##### TEXT SHOWN
More trailers for everyone!
Yes I appreciate that sounds like the sort of the slogan that a movie mogul running for re-election would use – you know, assuming they had to run for re-election, which you know, they, um, don’t … moving on … – but it is exactly what I would want to be offered by anyone wanting to get my attention.
Which clearly they have because I have put three of my favourite recent trailers, plucked with speed and unerring eye for a catchy hook, from the unceasing flood of pop culture goodness that courses around me at every turn.
So dive on in with me and check what’s coming and why you might want to get a little excited.
OK a lot … get bat s**t crazy, whoopin’ and a-hollerin’ excited … starting … NOW!
PARADISE
SNAPSHOT
After a nearly fatal accident, 21-year-old Lamb Mannerheim (Julianne Hough) is beginning to realize that the world is much bigger than her small, God-fearing Montana town. Armed with a big, fat insurance payout and a checklist of untried sins, there’s only one place for her first taste of temptation…Las Vegas! And, with the help of a few new friends (Russell Brand and Octavia Spencer), Lamb embarks on an oddball odyssey of lost souls, broken faith and cheap cocktails…a true journey of the heart. (source: geektyrant.com)
“Some people say this whole world is broken. I say it’s paradise.”
I love this line, which Lamb Mannerheim, a woman undergoing the mother of all crises of faiths undergoes when a major life changing event forces her to re-assess everything she ever believed in life.
It’s one of those perfectly-formed observations of life that Diablo Cody, making her directorial debut with Paradise, who brought us the delights of Juno and the complex and engaging The United States of Tara, is adept at filling a script with, and it neatly sums up this movie which will be available on demand via DirectTV on 8 August 2013, with a wider US release to follow 18 October.
While it will be interpreted in some more conservative quarters as an attack on faith itself, it is really asking the sort of questions that anyone who wants an authentic, well thought-through faith in anything should be asking.
##########
##### STORED DATA
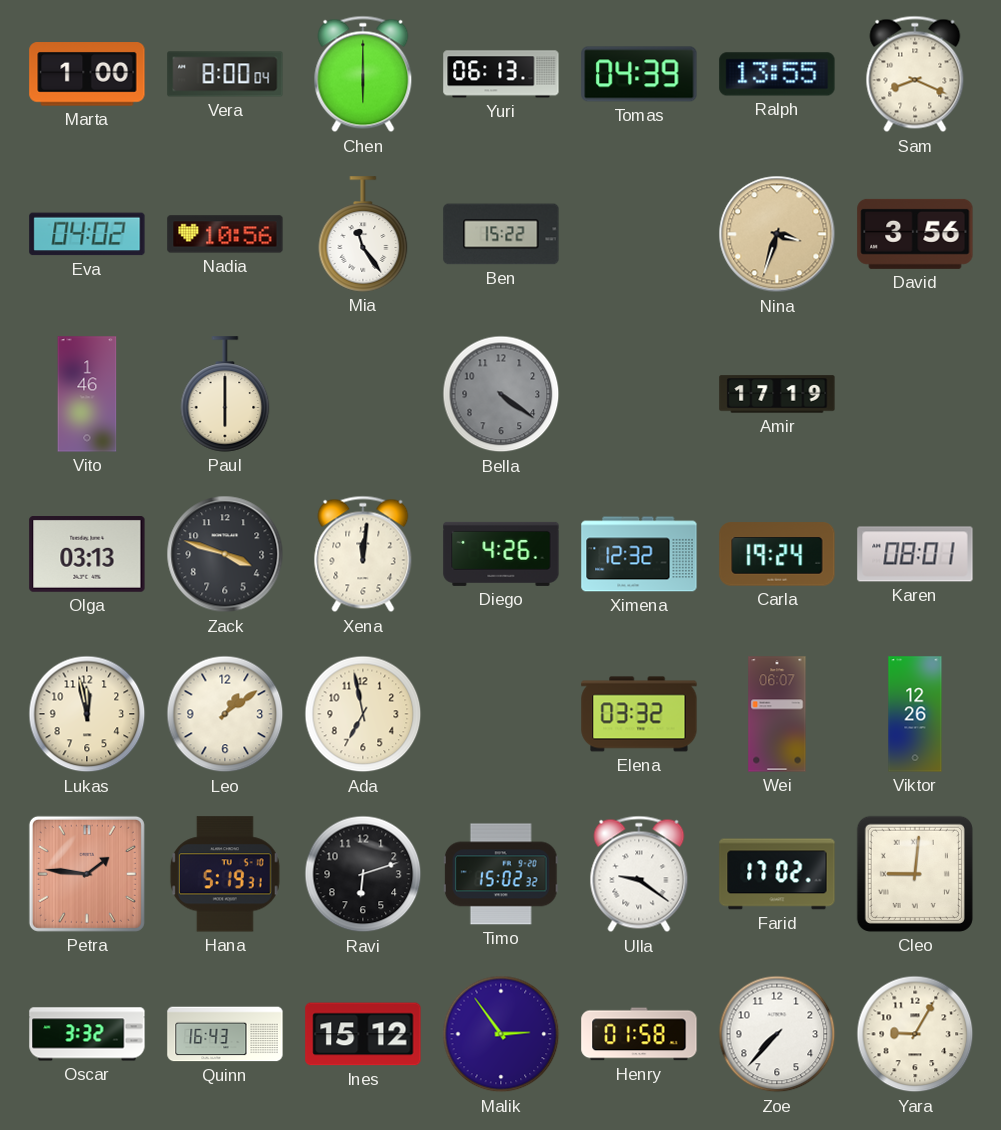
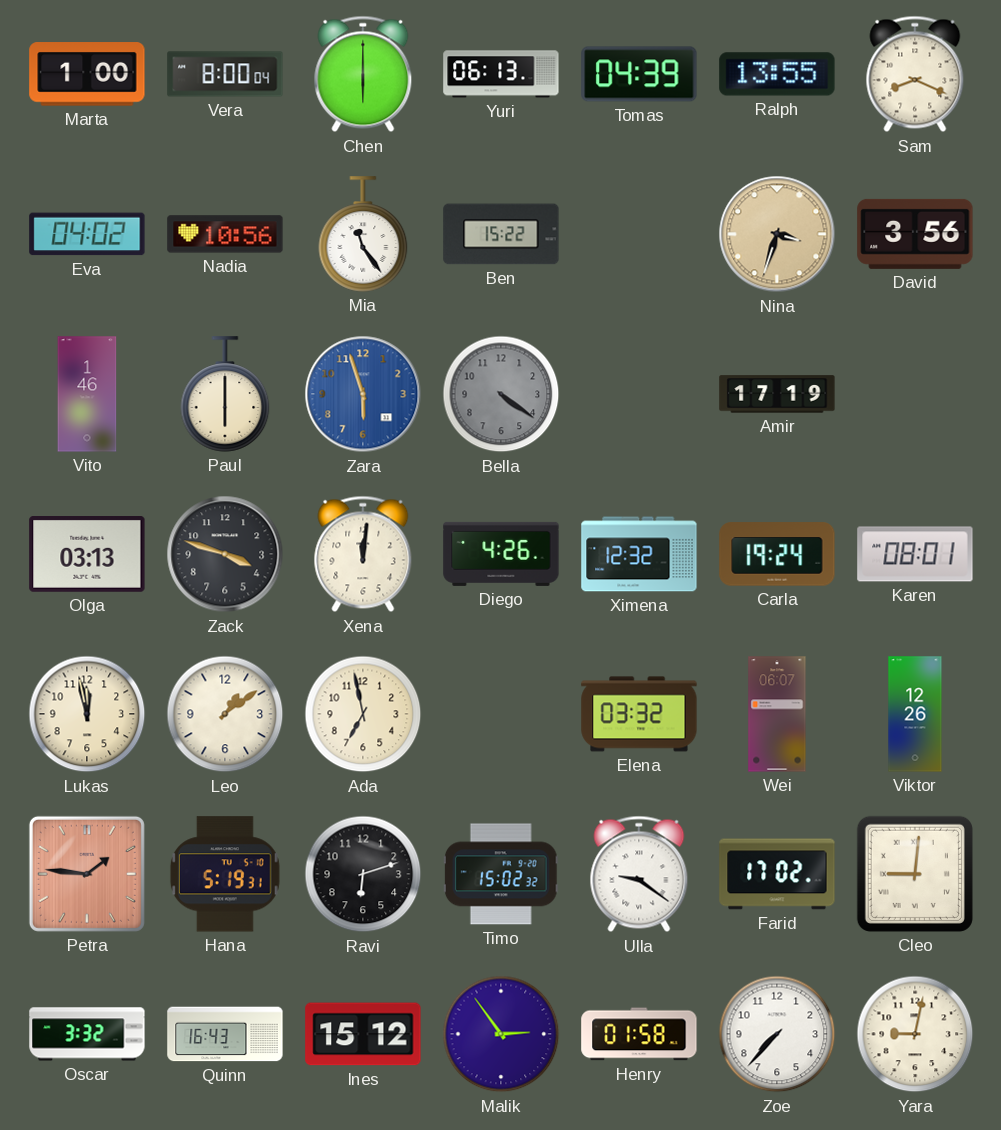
Zara: none -> 5:57
Yara: 9:05 -> 9:02
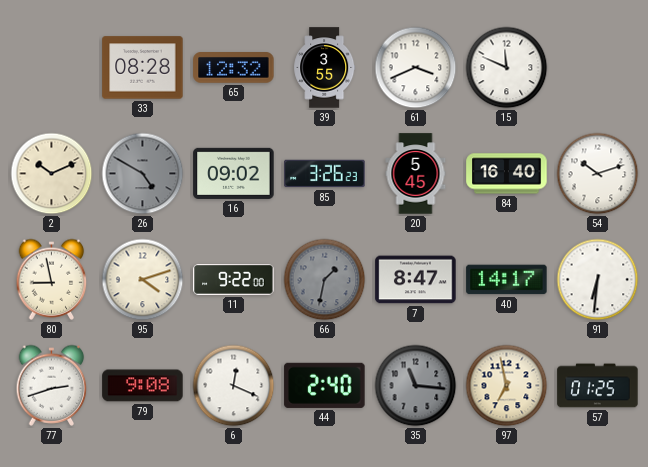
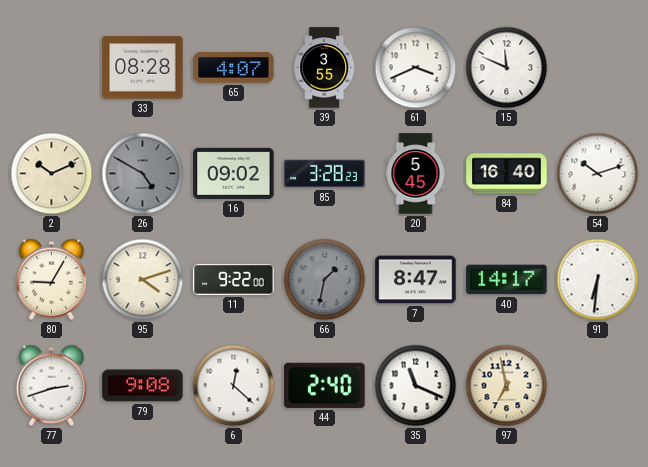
65: 12:32 -> 4:07
85: 3:26 -> 3:28
80: 8:58 -> 9:05
6: 12:19 -> 12:22
35: 11:16 -> 11:19
35 dial: grey -> white
57: 01:25 -> none
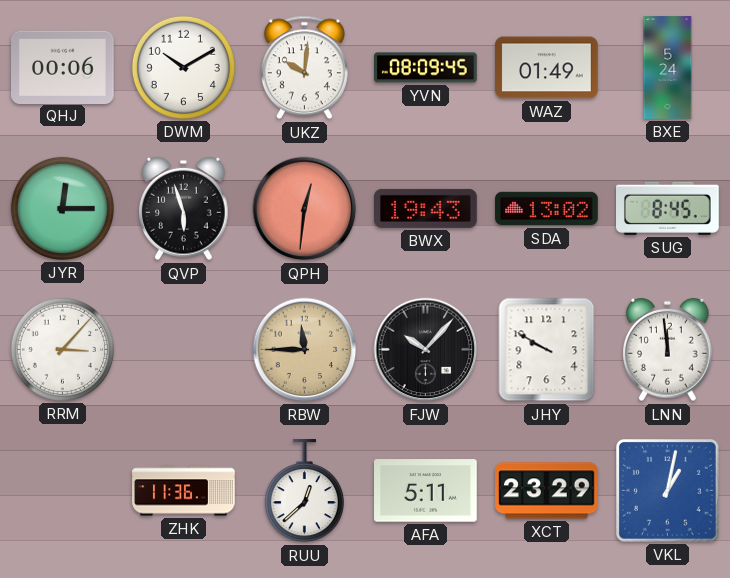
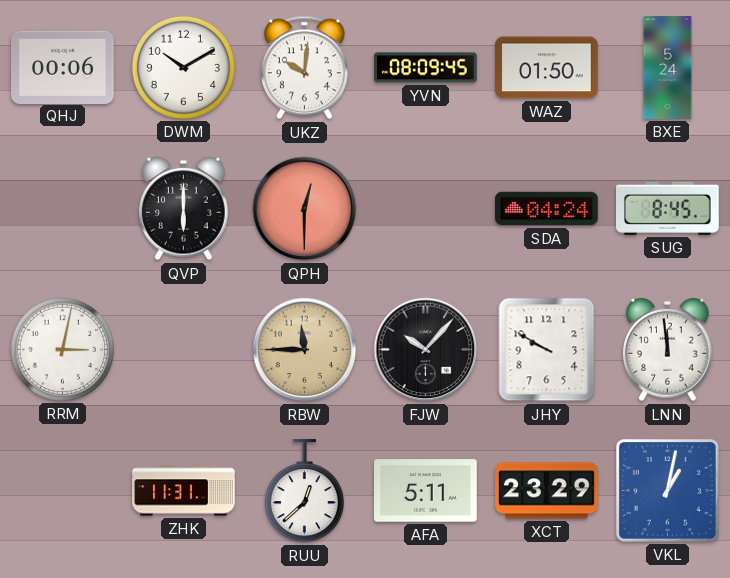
WAZ: 01:49 -> 01:50
JYR: 12:15 -> none
QVP: 5:57 -> 6:00
QPH: 12:31 -> 12:30
BWX: 19:43 -> none
SDA: 13:02 -> 04:24
RRM: 3:07 -> 3:02
ZHK: 11:36 -> 11:31
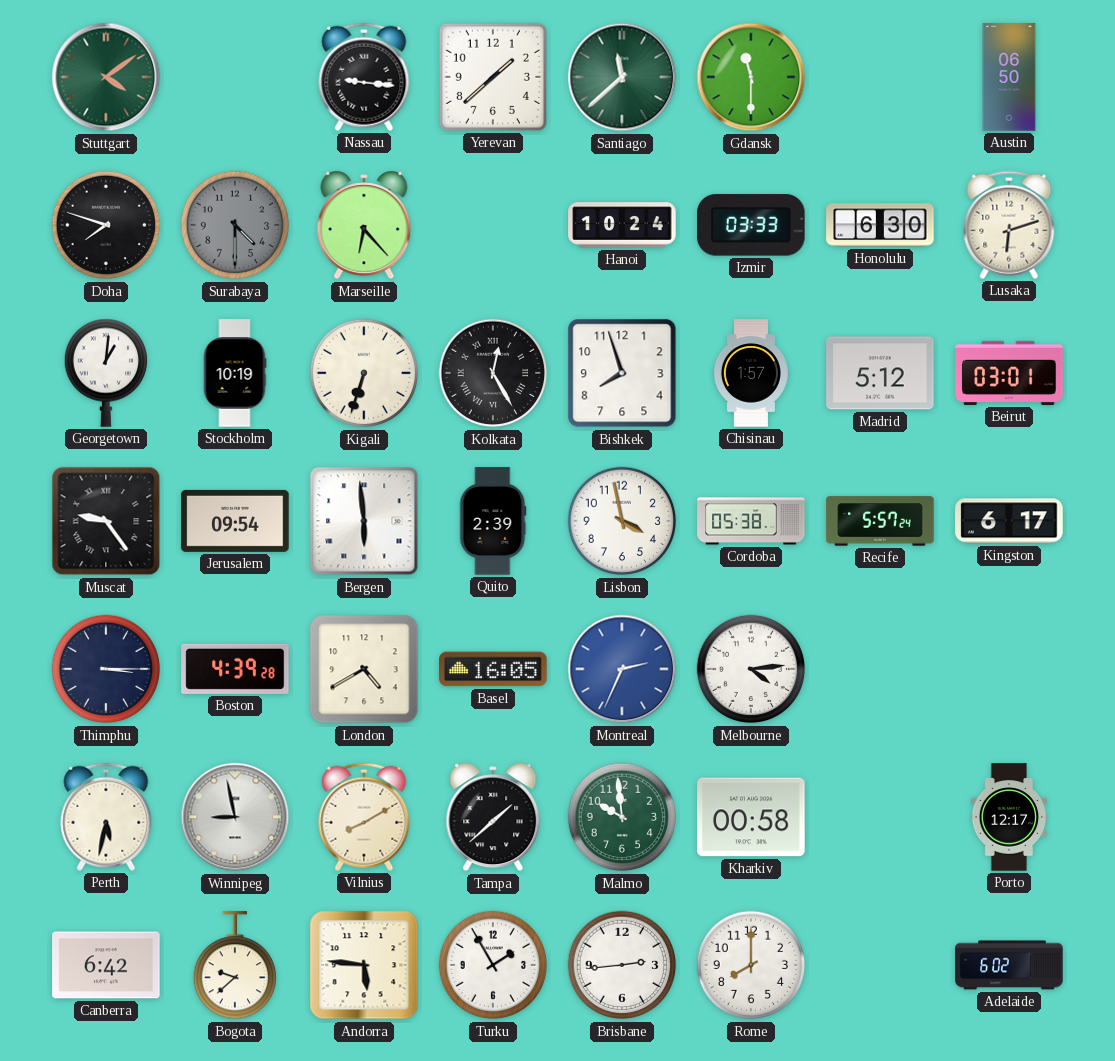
##########
• **GIVEN TASK**
Please continue the movie trailer post, picking up right after its last sentence. These rows stand apart from the movie trailer post.

• **WRITTEN RESPONSE**
And shaken to her core, Lamb takes her “Napkin of Sin” (must get me one of those!) and sets out to explore what life is really about with the help of a wise-cracking bartender (Brand) and an aging world weary show girl (Spencer).
While played for laughs to an extent, at its core it carries with it Cody’s trademark willingness to ask the big questions of life, and layer in as much vulnerable, exposed humanity as we can handle.
And with a writer, and yes now director as talented as Cody in charge, I am happy to handle as much as she will give me.
SHERLOCK (season 3)
“2014, my dear Watson, 2000 and bl**dy 14.”
Yes that’s how long we all have to wait for series three of Sherlock, the acclaimed contemporary re-imagining of Sir Arthur Conan Doyle’s evergreen sleuth Sherlock Holmes (Benedict Cumberbatch, Star Trek Into Darkness) and his trusty companion and partner in crime solving, Watson (Martin Freeman, The Hobbit) by Dr Who executive producer Steven Moffat and writer Mark Gatiss.
But fear not eager viewers for a teaser trailer is at hand!
And it shows that contrary to appearances, Sherlock did not fall to his death at the end of series two.
You could have been forgiven for thinking that he did but it appears he survived with all limbs and that handsome face quite nicely intact, something that Mark Gatiss made clear wasn’t beyond the realms of possibility at Comic-Con 2013:
“There really are only a few ways you can fall from a roof and survive,” “Sherlock” co-creator Mark Gatiss said at Comic-Con. “It’s not black magic.” (source: huffingtonpost.com)
Oh and Watson has a moustache!
Yes a hairy caterpillar has crawled across his upper lip.
Quite what Holmes will make of that is not clear but we should find out sometime in 2014 when the series premieres.
THE SECRET LIFE OF WALTER MITTY
SNAPSHOT
“Stiller stars as Mitty, a mild-mannered employee at LIFE magazine who dreams of becoming worthy of the periodical’s pages (and of his co-worker Cheryl, played by Kristin Wiig). Of course, as with most short stories that become movies, the plot doesn’t cleave precisely to the source material: unlike the original Mitty, whose adventures are purely internal, Stiller’s Mitty ends up taking action.” (source: time.com)
Almost from the moment James Thurber’s short story The Secret Life of Walter Mitty was published in The New Yorker on 18 March, 1939, it captured the attention of beleaguered people everywhere, all of whom felt that there must be more to life than 9-to-5 clocking on and off and the endless banality of the daily commute.
It struck a chord precisely because it spoke to one the great agonies of the human condition – that life is never quite what we imagine it will be.
So much a part of the popular lexicon did it become that a “Walter Mitty” is now defined as an ineffectual person who seeks release from their boring, self-constrained life through extravagant daydreams, sometimes resorting to deceit to give their long-denied fantasies a semblance of reality.
Proving that this great existential dilemma can still speak to audiences today, Ben Stiller is bringing Thurber’s tale to life once more on the big screen – it was previously made into a movie starring Danny Kaye in 1947; by all accounts, Thurber was not a fan of the movie which bore little resemablance to his story offering Samuel Goldwyn Mayer $10,000 to leave his story alone – with a release date set for 25 December this year.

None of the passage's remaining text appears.